--- PROBLEM ---
Look through the material below and give the number of lines where the string "multiple" appears, without any other words.

--- TASK MATERIAL ---
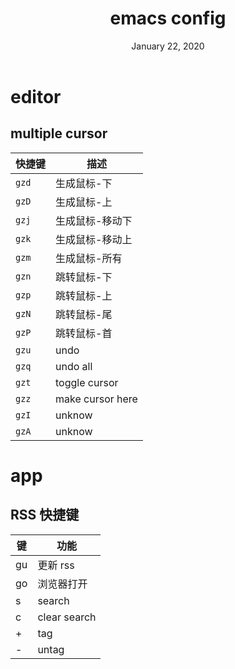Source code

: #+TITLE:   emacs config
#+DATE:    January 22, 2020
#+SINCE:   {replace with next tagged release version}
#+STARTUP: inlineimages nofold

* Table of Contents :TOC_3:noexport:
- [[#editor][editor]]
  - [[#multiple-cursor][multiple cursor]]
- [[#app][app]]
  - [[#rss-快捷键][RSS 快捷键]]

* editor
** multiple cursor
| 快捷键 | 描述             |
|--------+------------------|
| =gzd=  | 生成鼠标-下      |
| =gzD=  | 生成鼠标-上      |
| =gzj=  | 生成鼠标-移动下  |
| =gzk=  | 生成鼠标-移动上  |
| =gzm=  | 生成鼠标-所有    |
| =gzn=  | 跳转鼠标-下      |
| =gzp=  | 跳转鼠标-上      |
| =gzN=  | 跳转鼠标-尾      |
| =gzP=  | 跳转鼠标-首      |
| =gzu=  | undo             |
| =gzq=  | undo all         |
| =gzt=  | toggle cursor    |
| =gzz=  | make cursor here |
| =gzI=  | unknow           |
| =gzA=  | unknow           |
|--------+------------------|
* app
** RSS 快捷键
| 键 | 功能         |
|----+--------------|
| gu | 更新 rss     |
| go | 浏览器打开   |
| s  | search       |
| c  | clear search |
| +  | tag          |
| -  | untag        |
---
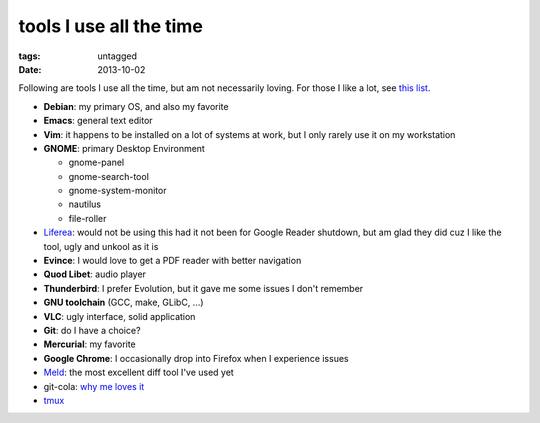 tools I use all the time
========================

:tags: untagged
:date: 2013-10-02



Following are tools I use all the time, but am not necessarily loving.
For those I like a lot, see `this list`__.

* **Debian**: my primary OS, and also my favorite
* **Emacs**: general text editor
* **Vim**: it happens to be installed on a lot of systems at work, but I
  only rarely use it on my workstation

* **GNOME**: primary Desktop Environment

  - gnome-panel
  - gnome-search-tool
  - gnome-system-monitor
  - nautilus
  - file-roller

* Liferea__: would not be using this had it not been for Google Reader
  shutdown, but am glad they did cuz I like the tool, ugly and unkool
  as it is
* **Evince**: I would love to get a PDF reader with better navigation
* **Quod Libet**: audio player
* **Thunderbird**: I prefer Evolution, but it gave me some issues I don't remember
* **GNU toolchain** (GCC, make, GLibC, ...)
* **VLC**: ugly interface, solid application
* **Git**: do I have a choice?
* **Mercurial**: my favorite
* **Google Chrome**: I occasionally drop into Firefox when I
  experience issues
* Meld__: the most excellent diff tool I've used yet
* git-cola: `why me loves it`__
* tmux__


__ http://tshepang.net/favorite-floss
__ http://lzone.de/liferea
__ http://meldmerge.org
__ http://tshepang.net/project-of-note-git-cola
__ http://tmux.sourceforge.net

--- RESPONSE TO THIS EXERCISE ---
2